Comentada assim a sóbria e rápida Apresentação que S. Exa. o Ministro da Reforma e do Desenvolvimento Agrário faz do vasto documento, é o momento de passar para a análise direta deste.



[1] Notação gráfica

O texto oficial do PNRA, a seguir transcrito na íntegra em tipos itálicos, está dividido em itens (1 a 8) e sub-itens, mas não tem seus parágrafos numerados. A numeração aqui feita, de 1 a 386, teve em vista facilitar as referências. O agrupamento em secções, dos tópicos do PNRA e dos respectivos comentários, é de responsabilidade do autor. As palavras ou frases do PNRA transcritas nos comentários do autor vão em negrito. Tomou-se como base a publicação mimeografada distribuída pelo próprio Ministério da Reforma e do Desenvolvimento Agrário (Brasília, maio de 1985, 69 pp.).

[2] Cfr.
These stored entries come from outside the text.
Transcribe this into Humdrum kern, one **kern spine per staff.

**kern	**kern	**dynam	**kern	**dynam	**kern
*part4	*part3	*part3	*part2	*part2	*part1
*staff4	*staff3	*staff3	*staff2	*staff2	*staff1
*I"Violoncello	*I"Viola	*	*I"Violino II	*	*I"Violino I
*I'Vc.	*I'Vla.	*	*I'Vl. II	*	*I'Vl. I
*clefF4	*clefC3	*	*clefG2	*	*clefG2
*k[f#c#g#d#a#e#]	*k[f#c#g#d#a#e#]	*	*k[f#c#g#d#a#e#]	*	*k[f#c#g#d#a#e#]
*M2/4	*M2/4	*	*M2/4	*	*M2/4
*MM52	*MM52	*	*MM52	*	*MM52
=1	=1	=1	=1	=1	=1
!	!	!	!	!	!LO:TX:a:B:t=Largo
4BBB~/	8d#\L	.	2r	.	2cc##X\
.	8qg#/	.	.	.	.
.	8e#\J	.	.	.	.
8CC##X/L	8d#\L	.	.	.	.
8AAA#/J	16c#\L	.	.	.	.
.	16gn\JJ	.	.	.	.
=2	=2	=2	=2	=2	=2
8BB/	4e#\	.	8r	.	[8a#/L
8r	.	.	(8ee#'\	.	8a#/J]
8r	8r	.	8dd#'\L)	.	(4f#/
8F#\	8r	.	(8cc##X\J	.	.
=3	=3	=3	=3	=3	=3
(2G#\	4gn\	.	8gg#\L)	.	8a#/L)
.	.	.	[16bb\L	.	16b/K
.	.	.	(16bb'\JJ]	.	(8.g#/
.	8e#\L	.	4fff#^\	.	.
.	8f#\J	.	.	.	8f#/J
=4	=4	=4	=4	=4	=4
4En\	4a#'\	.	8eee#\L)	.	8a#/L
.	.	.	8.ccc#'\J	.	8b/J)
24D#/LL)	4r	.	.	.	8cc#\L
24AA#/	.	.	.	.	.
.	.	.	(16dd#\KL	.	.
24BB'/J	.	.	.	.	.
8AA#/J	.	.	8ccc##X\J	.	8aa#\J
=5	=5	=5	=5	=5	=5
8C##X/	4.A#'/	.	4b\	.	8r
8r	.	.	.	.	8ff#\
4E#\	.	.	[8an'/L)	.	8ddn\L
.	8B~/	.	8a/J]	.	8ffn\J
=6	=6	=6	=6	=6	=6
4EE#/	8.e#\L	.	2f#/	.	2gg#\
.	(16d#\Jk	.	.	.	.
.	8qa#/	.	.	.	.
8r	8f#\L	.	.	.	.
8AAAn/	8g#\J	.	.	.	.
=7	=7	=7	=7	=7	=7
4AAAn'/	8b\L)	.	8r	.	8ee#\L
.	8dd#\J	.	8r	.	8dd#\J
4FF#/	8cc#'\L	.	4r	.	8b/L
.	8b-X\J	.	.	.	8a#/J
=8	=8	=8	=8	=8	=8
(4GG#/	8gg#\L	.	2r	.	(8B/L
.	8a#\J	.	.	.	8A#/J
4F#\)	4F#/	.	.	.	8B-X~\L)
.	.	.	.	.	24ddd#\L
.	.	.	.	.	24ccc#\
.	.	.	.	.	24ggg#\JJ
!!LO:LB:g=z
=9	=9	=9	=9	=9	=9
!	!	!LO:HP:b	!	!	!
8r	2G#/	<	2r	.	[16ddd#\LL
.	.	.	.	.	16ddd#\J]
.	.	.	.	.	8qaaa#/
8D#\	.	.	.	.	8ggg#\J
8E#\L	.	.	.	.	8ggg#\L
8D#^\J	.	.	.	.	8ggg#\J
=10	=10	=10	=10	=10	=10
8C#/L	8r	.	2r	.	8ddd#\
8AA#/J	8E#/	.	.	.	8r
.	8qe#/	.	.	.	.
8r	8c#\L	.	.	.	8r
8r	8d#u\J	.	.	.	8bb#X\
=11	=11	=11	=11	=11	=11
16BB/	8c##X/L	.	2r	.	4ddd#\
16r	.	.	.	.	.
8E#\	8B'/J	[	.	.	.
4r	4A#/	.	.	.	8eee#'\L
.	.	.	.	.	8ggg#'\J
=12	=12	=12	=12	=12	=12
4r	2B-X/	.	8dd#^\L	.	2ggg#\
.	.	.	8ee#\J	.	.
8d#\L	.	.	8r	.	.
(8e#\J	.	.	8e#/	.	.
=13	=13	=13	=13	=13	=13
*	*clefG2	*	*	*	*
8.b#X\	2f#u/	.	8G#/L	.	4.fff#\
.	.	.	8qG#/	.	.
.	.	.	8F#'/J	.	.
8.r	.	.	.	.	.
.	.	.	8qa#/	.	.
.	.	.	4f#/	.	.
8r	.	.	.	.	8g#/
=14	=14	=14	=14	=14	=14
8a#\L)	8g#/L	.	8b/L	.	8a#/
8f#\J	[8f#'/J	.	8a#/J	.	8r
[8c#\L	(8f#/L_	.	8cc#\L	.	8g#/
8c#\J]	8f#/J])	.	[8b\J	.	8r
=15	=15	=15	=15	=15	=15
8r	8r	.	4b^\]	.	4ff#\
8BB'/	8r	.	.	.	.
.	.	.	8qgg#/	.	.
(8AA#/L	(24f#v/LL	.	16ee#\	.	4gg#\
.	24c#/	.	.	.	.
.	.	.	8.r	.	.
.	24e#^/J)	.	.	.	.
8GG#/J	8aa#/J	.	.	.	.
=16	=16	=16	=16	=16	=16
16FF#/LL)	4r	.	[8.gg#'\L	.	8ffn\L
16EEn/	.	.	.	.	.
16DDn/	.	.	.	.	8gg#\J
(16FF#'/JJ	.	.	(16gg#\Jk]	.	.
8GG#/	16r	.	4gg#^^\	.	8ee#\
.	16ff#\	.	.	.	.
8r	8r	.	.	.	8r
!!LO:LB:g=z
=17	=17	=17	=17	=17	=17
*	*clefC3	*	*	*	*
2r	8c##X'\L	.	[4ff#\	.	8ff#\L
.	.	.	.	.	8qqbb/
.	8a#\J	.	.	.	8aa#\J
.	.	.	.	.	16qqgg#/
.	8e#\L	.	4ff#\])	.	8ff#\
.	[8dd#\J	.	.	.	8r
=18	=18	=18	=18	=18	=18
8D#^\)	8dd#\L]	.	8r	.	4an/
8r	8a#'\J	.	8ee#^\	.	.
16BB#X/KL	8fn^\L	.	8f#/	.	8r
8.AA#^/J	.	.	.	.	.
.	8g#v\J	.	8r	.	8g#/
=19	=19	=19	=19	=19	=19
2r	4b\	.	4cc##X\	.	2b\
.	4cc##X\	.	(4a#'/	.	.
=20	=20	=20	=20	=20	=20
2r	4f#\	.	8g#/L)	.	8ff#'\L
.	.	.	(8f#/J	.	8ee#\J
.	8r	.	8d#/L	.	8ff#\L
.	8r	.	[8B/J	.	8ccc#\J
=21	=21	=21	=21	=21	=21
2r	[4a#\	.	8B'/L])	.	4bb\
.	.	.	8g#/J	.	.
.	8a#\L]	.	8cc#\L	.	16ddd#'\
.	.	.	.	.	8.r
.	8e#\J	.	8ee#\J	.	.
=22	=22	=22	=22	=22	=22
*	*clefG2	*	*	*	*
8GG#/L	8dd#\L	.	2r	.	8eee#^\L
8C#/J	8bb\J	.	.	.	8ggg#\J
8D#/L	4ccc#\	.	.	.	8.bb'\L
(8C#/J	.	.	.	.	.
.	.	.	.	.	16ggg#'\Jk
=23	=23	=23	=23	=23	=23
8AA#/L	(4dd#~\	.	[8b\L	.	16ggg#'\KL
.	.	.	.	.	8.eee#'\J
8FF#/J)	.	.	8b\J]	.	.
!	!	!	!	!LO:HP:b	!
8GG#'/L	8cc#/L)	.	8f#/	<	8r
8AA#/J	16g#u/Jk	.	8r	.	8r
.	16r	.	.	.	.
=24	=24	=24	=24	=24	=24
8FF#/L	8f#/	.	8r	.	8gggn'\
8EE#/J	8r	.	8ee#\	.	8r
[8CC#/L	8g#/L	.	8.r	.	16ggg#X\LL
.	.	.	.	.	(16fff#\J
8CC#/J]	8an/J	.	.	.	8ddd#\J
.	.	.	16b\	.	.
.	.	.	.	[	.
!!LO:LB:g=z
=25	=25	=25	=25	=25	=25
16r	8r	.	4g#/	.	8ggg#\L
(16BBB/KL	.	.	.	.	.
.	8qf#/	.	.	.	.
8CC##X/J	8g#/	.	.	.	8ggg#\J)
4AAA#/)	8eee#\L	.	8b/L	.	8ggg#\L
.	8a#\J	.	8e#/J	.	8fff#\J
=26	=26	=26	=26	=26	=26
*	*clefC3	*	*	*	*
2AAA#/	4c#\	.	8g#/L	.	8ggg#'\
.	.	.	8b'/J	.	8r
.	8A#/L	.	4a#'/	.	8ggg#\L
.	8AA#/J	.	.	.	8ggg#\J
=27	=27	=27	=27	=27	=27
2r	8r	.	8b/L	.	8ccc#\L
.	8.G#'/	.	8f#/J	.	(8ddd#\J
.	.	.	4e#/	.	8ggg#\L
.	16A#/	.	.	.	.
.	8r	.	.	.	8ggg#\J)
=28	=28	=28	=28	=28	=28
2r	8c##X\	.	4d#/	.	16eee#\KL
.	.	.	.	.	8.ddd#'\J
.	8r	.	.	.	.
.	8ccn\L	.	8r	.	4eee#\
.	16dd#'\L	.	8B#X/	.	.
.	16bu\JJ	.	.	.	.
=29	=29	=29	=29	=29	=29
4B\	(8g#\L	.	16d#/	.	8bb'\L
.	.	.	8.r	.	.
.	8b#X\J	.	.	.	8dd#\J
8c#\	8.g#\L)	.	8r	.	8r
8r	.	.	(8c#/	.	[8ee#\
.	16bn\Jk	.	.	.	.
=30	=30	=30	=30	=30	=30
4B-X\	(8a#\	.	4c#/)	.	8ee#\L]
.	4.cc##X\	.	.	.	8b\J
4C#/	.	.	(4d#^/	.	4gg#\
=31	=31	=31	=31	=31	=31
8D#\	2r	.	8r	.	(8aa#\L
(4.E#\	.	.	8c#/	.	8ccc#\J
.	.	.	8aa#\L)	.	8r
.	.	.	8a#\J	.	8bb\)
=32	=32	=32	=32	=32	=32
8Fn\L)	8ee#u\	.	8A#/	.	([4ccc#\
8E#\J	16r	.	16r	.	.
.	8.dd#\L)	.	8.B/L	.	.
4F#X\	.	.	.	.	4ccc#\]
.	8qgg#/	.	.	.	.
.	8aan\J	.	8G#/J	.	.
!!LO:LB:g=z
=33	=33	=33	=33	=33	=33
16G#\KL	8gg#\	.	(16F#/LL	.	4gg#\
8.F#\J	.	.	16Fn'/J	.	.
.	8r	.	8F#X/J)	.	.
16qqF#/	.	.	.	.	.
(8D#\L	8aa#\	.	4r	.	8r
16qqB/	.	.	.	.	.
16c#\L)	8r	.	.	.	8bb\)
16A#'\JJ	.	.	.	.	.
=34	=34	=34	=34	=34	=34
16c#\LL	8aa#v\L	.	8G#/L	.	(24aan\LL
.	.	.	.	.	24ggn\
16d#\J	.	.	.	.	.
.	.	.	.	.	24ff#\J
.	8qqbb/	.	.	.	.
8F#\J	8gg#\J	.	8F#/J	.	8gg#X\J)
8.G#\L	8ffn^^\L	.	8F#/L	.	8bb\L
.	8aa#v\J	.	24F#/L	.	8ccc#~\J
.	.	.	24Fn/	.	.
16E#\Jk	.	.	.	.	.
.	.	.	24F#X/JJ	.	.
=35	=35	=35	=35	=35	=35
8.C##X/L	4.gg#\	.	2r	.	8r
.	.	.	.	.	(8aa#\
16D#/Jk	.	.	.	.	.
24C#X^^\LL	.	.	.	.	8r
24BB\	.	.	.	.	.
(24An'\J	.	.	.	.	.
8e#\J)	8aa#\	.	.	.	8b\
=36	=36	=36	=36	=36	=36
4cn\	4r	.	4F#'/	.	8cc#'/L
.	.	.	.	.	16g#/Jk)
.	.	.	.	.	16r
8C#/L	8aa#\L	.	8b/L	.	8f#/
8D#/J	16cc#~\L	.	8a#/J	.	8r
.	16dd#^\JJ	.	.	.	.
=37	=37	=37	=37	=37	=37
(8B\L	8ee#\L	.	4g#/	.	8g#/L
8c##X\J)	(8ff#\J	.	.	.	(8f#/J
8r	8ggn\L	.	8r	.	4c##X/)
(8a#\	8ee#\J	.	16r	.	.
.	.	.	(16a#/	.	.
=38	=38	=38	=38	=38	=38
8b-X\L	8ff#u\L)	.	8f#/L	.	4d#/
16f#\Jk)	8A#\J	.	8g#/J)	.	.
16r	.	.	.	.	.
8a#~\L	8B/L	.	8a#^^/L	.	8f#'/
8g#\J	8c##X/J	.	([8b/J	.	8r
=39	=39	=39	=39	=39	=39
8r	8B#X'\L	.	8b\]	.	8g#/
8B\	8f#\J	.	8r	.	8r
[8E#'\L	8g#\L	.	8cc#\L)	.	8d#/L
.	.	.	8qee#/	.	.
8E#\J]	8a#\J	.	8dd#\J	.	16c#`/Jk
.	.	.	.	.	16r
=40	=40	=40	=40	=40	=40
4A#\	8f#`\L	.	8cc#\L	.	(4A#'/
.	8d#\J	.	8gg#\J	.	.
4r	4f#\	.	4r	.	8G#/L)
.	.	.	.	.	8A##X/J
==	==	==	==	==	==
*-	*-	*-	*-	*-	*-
Técnicas de guerrilha rural e urbana e Revolta “espontânea” ou agitação planejada, visando a Reforma Agrária,  “Catolicismo” n.o 402, junho de 1984, pp. 3 a 5 e 14 a 20; Ivinhema e Guariba: ensaio de revolução social?, “Catolicismo”, n.o 406-407, outubro-novembro de 1984, p. 3; As táticas da “guerrilha metalúrgica”, “Catolicismo” n.o 413, maio de 1985, p. 15.